#1331

NYC 6

« You’re lying to me. Fuck, I can hear it in your voice, Christine. » (Greenwich Village, un jeune homme de type latino, penché sur un téléphone public)

Il y a quelques mois, j’avais travaillé avec des amis sur un assez long article d’histoire de l’art consacré à Reno, une peintre d’origine polonaise active surtout dans les années 1920-30. Ce qui établit la (brève) notoriété de Reno, ce furent les toiles et dessins réalisés lors de son séjour new-yorkais de 1924-26. En traversant le pont de Brooklyn, ce midi, je me faisais la réflexion qu’il ne restait pas grand-chose de ce New York-là. Il demeure de-ci de-là des publicités murales peintes, mais je n’y ai pas trouvé la marque « Murad » de tabac turc, très fréquente chez Reno. Et je n’ai vu que deux entrepôts anciens, en brique, côté Brooklyn, du type qui couvrait les rives du port de Brooklyn du temps où monsieur Hassenberg, le père de Reno, s’était installé sur cette rive. Pour le reste, le quartier de Brooklyn Heights possède un cachet chic et cosy, tout de rues ombragées par le feuillage léger des acacias, de façades en bois et de brownstones au perron comme moulé dans du chocolat.

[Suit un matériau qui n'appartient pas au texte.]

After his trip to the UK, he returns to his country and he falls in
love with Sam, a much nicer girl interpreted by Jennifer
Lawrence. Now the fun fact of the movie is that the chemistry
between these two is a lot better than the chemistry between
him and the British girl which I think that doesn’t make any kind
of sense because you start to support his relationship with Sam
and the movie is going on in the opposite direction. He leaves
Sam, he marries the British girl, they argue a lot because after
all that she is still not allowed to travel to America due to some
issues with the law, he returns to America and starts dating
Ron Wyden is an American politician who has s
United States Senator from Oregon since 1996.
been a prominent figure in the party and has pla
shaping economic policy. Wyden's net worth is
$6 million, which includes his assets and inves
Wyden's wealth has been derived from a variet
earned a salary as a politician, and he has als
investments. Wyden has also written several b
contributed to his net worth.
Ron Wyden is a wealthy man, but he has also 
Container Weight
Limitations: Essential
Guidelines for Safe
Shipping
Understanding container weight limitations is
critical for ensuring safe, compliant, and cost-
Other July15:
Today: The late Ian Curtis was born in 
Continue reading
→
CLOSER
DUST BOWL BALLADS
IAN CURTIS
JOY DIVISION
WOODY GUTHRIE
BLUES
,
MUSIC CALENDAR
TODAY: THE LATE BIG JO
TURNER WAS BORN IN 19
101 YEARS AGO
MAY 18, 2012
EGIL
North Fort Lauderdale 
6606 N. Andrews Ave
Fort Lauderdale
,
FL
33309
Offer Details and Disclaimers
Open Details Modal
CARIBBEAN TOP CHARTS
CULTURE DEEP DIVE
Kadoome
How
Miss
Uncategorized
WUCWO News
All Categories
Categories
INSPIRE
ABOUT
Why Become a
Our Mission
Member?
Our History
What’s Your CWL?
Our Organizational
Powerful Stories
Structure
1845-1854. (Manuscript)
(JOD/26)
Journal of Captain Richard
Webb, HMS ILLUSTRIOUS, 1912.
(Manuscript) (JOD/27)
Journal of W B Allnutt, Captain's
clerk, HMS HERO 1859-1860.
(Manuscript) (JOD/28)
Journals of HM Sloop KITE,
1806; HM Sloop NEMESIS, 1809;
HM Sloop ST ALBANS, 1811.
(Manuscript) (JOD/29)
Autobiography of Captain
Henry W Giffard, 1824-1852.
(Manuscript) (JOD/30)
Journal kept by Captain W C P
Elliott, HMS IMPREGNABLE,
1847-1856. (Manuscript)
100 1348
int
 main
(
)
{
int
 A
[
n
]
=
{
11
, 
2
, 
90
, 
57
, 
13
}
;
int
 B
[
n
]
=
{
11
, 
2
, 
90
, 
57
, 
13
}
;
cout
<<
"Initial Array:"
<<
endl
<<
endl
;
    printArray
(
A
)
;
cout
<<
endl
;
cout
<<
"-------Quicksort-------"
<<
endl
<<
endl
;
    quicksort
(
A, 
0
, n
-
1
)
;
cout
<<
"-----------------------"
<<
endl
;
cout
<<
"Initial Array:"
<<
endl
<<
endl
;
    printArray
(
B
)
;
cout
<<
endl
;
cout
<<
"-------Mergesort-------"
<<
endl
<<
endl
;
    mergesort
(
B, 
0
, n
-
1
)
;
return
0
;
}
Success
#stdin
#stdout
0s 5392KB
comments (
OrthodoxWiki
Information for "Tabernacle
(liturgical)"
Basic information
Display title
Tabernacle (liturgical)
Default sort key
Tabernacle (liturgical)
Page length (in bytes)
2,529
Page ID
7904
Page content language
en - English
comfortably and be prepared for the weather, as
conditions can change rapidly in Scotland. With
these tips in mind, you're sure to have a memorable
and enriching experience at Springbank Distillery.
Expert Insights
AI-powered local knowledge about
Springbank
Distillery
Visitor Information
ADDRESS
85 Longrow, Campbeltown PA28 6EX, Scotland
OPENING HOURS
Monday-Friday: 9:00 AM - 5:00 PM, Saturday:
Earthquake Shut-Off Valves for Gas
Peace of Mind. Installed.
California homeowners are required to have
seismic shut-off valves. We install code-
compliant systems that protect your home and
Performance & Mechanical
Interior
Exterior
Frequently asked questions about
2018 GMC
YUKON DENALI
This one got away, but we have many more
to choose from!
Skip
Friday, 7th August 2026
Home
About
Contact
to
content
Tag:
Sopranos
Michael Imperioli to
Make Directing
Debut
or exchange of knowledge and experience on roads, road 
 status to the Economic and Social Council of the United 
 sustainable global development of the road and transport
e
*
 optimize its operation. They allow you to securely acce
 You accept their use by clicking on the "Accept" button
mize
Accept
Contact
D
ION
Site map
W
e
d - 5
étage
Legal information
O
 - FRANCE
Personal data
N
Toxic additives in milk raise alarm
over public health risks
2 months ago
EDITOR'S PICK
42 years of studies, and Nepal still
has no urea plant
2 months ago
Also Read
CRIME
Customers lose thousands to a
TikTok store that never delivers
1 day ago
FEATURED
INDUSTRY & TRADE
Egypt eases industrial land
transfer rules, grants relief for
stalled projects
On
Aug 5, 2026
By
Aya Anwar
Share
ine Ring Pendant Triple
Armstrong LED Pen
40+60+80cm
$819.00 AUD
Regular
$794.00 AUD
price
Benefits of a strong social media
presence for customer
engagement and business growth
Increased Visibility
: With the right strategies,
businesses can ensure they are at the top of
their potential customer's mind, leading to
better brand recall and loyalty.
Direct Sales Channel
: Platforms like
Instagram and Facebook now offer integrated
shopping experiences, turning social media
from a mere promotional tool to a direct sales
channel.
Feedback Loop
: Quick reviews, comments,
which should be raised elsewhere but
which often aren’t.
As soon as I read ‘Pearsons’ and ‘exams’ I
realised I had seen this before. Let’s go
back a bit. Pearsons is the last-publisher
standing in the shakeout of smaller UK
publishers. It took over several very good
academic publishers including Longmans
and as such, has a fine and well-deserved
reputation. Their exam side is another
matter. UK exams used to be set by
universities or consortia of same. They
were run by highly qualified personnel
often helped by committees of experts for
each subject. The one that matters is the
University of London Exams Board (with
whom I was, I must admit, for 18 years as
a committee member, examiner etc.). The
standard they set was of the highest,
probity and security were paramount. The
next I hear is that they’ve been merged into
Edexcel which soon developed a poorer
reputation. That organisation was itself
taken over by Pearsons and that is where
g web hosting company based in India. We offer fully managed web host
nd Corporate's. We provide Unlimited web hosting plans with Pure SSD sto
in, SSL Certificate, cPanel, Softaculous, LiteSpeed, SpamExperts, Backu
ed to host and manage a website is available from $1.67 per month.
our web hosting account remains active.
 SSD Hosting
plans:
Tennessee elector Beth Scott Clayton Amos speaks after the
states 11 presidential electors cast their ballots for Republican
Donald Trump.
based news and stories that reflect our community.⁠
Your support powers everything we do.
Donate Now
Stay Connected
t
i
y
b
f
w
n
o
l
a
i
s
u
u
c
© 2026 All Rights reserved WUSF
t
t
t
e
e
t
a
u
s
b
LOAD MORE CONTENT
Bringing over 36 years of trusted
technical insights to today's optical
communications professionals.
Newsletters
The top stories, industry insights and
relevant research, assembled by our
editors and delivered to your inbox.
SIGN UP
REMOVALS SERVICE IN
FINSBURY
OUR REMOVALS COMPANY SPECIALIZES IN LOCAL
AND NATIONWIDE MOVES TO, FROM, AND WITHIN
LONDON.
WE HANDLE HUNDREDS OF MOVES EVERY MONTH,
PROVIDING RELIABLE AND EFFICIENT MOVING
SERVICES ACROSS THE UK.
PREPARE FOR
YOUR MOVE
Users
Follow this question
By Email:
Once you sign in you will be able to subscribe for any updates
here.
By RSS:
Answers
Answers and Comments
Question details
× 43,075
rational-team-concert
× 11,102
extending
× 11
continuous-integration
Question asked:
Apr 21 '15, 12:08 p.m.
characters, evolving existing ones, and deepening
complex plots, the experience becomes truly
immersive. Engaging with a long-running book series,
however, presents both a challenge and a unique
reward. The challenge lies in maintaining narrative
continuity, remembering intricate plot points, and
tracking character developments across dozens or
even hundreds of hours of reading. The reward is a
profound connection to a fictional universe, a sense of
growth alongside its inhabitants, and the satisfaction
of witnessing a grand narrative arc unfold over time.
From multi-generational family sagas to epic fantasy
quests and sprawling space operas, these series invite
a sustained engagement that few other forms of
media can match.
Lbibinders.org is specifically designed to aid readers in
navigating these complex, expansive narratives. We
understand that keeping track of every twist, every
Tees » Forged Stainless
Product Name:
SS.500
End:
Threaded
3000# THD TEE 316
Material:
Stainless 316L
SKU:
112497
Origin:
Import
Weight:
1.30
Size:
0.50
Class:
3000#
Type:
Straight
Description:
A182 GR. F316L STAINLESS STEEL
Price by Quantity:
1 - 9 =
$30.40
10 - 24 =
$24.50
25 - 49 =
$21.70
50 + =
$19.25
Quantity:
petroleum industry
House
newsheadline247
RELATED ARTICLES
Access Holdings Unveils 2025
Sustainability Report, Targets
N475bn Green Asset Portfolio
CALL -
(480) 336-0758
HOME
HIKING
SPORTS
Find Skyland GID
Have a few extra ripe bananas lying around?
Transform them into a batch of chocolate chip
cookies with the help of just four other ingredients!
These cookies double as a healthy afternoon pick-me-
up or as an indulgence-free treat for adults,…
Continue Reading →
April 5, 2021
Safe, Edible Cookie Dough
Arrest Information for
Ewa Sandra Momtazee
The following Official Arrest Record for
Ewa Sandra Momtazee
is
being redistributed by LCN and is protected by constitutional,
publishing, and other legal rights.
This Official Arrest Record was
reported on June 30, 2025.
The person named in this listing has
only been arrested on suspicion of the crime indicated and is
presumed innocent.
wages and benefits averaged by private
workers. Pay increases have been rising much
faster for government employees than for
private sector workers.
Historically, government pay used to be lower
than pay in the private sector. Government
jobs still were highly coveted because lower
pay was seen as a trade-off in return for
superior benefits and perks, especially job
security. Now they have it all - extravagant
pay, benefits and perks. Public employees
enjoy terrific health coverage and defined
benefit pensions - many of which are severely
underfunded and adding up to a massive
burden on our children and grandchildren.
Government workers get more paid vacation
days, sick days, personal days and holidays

Traverser le pont, c’est avancer sur un plancher de bois agréablement souple sous le pas, avec l’impression que le maillage des câbles enserrent les piétons dans une nasse, à moins que nous ne soyons chacun une note sur la portée d’un Brooklyn boogie couvert par le rugissement des engins atomobiles, de chaque côté. La pointe de Manhattan présente la muraille serrée des grattes-ciel de Wall Street, comme une dentition de joyaux sombres et brillants, que domine tout de même la blanche stature du Woolworth Building, aux allures de très digne vieille dame. Sur l’autre bord du panorama, le paysage se fait moins dense, plus classiquement urbain, avec ici et là les pointes aigues de l’Empire State, du Chrysler, du CityCorp et l’étroite barre noire d’une des Trump. La ville brille sous le soleil hivernal, longue et acérée.